Each record is to be printed again precisely as it reads.
── RECORD SET
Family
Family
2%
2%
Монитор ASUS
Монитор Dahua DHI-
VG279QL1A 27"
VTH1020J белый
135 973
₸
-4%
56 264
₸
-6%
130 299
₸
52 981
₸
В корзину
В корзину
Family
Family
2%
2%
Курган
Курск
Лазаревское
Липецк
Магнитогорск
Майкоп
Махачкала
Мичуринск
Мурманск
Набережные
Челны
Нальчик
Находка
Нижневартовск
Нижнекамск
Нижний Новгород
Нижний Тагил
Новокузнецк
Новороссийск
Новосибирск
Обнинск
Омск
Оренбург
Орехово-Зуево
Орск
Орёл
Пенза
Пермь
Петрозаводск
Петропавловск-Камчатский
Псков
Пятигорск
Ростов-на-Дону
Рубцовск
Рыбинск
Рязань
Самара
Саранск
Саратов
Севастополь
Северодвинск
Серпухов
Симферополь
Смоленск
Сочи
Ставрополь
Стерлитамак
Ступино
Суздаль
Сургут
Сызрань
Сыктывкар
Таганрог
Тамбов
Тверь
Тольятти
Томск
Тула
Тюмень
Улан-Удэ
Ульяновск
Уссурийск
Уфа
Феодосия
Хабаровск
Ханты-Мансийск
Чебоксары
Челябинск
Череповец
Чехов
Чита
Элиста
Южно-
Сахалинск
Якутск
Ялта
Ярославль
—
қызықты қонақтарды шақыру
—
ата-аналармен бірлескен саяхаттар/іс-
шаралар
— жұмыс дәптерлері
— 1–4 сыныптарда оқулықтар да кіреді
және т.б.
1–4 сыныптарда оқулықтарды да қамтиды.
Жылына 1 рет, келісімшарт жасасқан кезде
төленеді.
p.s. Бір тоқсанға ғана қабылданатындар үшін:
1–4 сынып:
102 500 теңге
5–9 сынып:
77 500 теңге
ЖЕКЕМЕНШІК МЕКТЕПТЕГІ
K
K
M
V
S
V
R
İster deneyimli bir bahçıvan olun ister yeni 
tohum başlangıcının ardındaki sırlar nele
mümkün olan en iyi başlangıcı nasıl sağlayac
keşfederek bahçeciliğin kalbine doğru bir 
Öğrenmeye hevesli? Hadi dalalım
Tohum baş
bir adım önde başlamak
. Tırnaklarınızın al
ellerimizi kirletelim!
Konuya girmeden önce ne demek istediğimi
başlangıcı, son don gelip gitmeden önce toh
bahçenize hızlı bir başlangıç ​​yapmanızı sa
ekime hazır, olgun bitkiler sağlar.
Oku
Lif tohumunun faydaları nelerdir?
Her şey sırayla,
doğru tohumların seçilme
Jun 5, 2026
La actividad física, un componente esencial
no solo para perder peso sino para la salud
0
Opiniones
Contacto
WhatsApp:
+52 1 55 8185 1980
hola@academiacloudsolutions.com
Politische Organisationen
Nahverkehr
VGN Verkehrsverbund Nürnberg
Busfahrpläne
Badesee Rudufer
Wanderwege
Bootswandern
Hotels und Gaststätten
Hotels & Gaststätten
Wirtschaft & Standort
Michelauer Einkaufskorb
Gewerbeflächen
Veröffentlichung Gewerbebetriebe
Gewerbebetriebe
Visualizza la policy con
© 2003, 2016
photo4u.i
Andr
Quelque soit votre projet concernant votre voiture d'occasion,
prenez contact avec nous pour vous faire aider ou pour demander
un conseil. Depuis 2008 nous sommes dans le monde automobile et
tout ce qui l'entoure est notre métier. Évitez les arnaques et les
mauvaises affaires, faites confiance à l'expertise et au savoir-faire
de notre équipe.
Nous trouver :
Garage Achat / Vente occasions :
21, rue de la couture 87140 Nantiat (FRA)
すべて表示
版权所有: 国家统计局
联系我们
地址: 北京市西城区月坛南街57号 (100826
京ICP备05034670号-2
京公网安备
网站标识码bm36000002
────
**EXERCISE ANSWER:**
Family
Family
2%
2%
Монитор ASUS
Монитор Dahua DHI-
VG279QL1A 27"
VTH1020J белый
135 973
₸
-4%
56 264
₸
-6%
130 299
₸
52 981
₸
В корзину
В корзину
Family
Family
2%
2%
Курган
Курск
Лазаревское
Липецк
Магнитогорск
Майкоп
Махачкала
Мичуринск
Мурманск
Набережные
Челны
Нальчик
Находка
Нижневартовск
Нижнекамск
Нижний Новгород
Нижний Тагил
Новокузнецк
Новороссийск
Новосибирск
Обнинск
Омск
Оренбург
Орехово-Зуево
Орск
Орёл
Пенза
Пермь
Петрозаводск
Петропавловск-Камчатский
Псков
Пятигорск
Ростов-на-Дону
Рубцовск
Рыбинск
Рязань
Самара
Саранск
Саратов
Севастополь
Северодвинск
Серпухов
Симферополь
Смоленск
Сочи
Ставрополь
Стерлитамак
Ступино
Суздаль
Сургут
Сызрань
Сыктывкар
Таганрог
Тамбов
Тверь
Тольятти
Томск
Тула
Тюмень
Улан-Удэ
Ульяновск
Уссурийск
Уфа
Феодосия
Хабаровск
Ханты-Мансийск
Чебоксары
Челябинск
Череповец
Чехов
Чита
Элиста
Южно-
Сахалинск
Якутск
Ялта
Ярославль
—
қызықты қонақтарды шақыру
—
ата-аналармен бірлескен саяхаттар/іс-
шаралар
— жұмыс дәптерлері
— 1–4 сыныптарда оқулықтар да кіреді
және т.б.
1–4 сыныптарда оқулықтарды да қамтиды.
Жылына 1 рет, келісімшарт жасасқан кезде
төленеді.
p.s. Бір тоқсанға ғана қабылданатындар үшін:
1–4 сынып:
102 500 теңге
5–9 сынып:
77 500 теңге
ЖЕКЕМЕНШІК МЕКТЕПТЕГІ
K
K
M
V
S
V
R
İster deneyimli bir bahçıvan olun ister yeni 
tohum başlangıcının ardındaki sırlar nele
mümkün olan en iyi başlangıcı nasıl sağlayac
keşfederek bahçeciliğin kalbine doğru bir 
Öğrenmeye hevesli? Hadi dalalım
Tohum baş
bir adım önde başlamak
. Tırnaklarınızın al
ellerimizi kirletelim!
Konuya girmeden önce ne demek istediğimi
başlangıcı, son don gelip gitmeden önce toh
bahçenize hızlı bir başlangıç ​​yapmanızı sa
ekime hazır, olgun bitkiler sağlar.
Oku
Lif tohumunun faydaları nelerdir?
Her şey sırayla,
doğru tohumların seçilme
Jun 5, 2026
La actividad física, un componente esencial
no solo para perder peso sino para la salud
0
Opiniones
Contacto
WhatsApp:
+52 1 55 8185 1980
hola@academiacloudsolutions.com
Politische Organisationen
Nahverkehr
VGN Verkehrsverbund Nürnberg
Busfahrpläne
Badesee Rudufer
Wanderwege
Bootswandern
Hotels und Gaststätten
Hotels & Gaststätten
Wirtschaft & Standort
Michelauer Einkaufskorb
Gewerbeflächen
Veröffentlichung Gewerbebetriebe
Gewerbebetriebe
Visualizza la policy con
© 2003, 2016
photo4u.i
Andr
Quelque soit votre projet concernant votre voiture d'occasion,
prenez contact avec nous pour vous faire aider ou pour demander
un conseil. Depuis 2008 nous sommes dans le monde automobile et
tout ce qui l'entoure est notre métier. Évitez les arnaques et les
mauvaises affaires, faites confiance à l'expertise et au savoir-faire
de notre équipe.
Nous trouver :
Garage Achat / Vente occasions :
21, rue de la couture 87140 Nantiat (FRA)
すべて表示
版权所有: 国家统计局
联系我们
地址: 北京市西城区月坛南街57号 (100826
京ICP备05034670号-2
京公网安备
网站标识码bm36000002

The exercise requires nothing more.